Copy editors enforce the publication’s standards. They often have to enforce rules that they themselves disagree with or might even find distasteful or silly. That’s why this quote spotted at Jim Romenesko’s site burns me up: “It’s unclear how or why this f-bomb made it past The Times’s prude copy-editors,” writes Rebecca Greenfield on The Atlantic Wire. (The New York Times allowed the word into print as part of a quote.)

I wish to tell all of those journalists and others who have never worked on a newspaper copy desk that the only reason copy editors get the “prude” label is that we are enforcing the standards of the real prudes: our editors-in-chief and the readers they don’t want to take calls from. I might personally shy away from using the notorious f-word in print myself, but that decision was well above my pay grade when I worked on a newspaper copy desk, even when I was a supervisor.

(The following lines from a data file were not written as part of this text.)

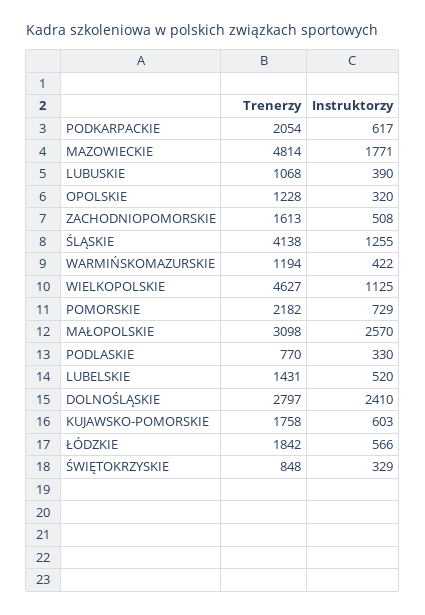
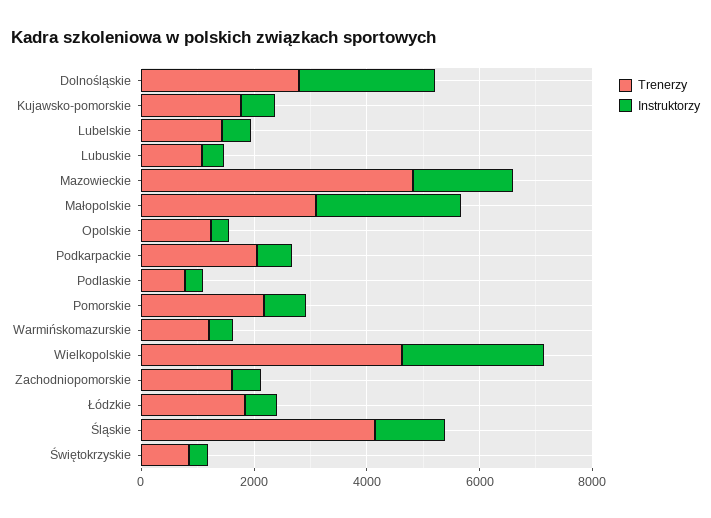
  {
    "Trenerzy": {
      "PODKARPACKIE": 2054,
      "MAZOWIECKIE": 4814,
      "LUBUSKIE": 1068,
      "OPOLSKIE": 1228,
      "ZACHODNIOPOMORSKIE": 1613,
      "ŚLĄSKIE": 4138,
      "WARMIŃSKOMAZURSKIE": 1194,
      "WIELKOPOLSKIE": 4627,
      "POMORSKIE": 2182,
      "MAŁOPOLSKIE": 3098,
      "PODLASKIE": 770,
      "LUBELSKIE": 1431,
      "DOLNOŚLĄSKIE": 2797,
      "KUJAWSKO-POMORSKIE": 1758,
      "ŁÓDZKIE": 1842,
      "ŚWIĘTOKRZYSKIE": 848
    },
    "Instruktorzy": {
      "PODKARPACKIE": 617,
      "MAZOWIECKIE": 1771,
      "LUBUSKIE": 390,
      "OPOLSKIE": 320,
      "ZACHODNIOPOMORSKIE": 508,
      "ŚLĄSKIE": 1255,
      "WARMIŃSKOMAZURSKIE": 422,
-     "WIELKOPOLSKIE": 1125,
+     "WIELKOPOLSKIE": 2500,
      "POMORSKIE": 729,
      "MAŁOPOLSKIE": 2570,
      "PODLASKIE": 330,
      "LUBELSKIE": 520,
      "DOLNOŚLĄSKIE": 2410,
      "KUJAWSKO-POMORSKIE": 603,
      "ŁÓDZKIE": 566,
      "ŚWIĘTOKRZYSKIE": 329
    }
  }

We knew the standards and we followed them.

Copy editors are skeptical of everything, and that includes the standards of polite society. Many I have known over the years are the least prudish people I’ve encountered in newsrooms. Even those who consider themselves prudes come to that mindset after a scrupulous examination of reality and their own values.

Copy editors are a diverse bunch in their personal views, but they are professionals when it comes to their work, and they know the lines that their publications won’t cross. I also would bet my last dollar that the decision to allow that word into print was NOT made by a copy editor.